Essa mudança de cenário coincidiu justamente com uma guinada mais política, que desembocou na criação da cena curta “Onde Está o Amarildo?”, em 2013, e agora em “Dente de Leão”. Não bastasse, o Espanca! já aprovou no edital do Rumos Cultural a montagem para 2015 de “Real: Uma Revista Política”. “Acho que a cidade está mais política e nós somos reflexos disso. Fomos nos transformando em agentes políticos”, diz Bones. “Começou a ser difícil ignorar tudo à nossa volta”, comenta Castro.
“A poesia e a linguagem se contaminam pela cidade”, concorda Luiz Fernando Marques, rememorando a última experiência que teve na sede do Espanca!, durante o Acto 3. “Foi incrível, ficamos apenas observando pela porta, como se fosse uma grande tela, a cidade acontecendo”, diz.
Mudanças. A abertura para novos parceiros, como Marques, foi paulatina. “Amores Surdos” teve direção de Rita Clemente. “Congresso Internacional do Medo”, a participação de atores e bailarinos convidados. “Marcha para Zenturo” foi criada em parceria com o Grupo XIX. E “Líquido Tátil” teve texto e direção do argentino Daniel Veronese. “Todos os trabalhos da companhia de alguma forma foram saltos. Sempre fomos um grupo em formação, essa é uma maneira de conseguir amadurecer mesmo tendo iniciado com uma peça de sucesso. É preciso trabalhar muito para isso não boicotar o amadurecimento artístico”, diz Grace.
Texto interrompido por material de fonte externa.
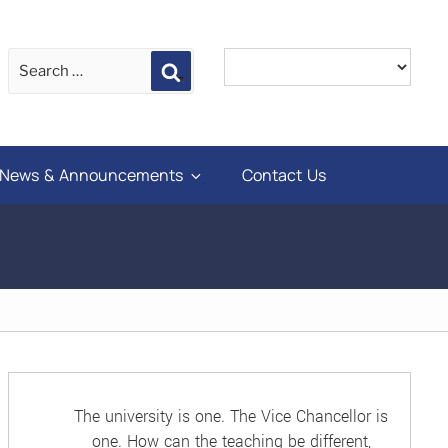
Search
News & Announcements
Contact Us
The university is one. The Vice Chancellor is
one. How can the teaching be different,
A saída da dramaturga, atriz e diretora, no ano passado, ainda gera expectativas sobre o caminho que os mineiros trilharão. “É evidente a ancoragem de Grace no grupo por transitar singularmente pelas funções. Vendo-a em cena é como se constituísse ela mesma a melhor tradução do que sua escrita imagina. Por outro lado, sempre restou clara a contribuição decisiva dos integrantes para semear ideias e forjar o pensamento artístico”, observa o crítico paulista Valmir Santos.
Para ele, a capacidade de lidar com substituições e novas adesões configura uma visão “menos romântica do teatro de grupo”. “Desligamentos temporários, migrações ou fusões são dinâmicas cada vez mais comuns entre os coletivos. Às vezes isso deságua em processos de liquefação ou muita solidez”, observa.
Diante da primeira experiência sem Grace, o crítico vê boas possibilidades. “No caso da cena curta ‘Onde Está o Amarildo?’, as perspectivas de que o sopro inventivo não diminuiu são alvissareiras. Tomara que a nova montagem também assim se confirme”, espera.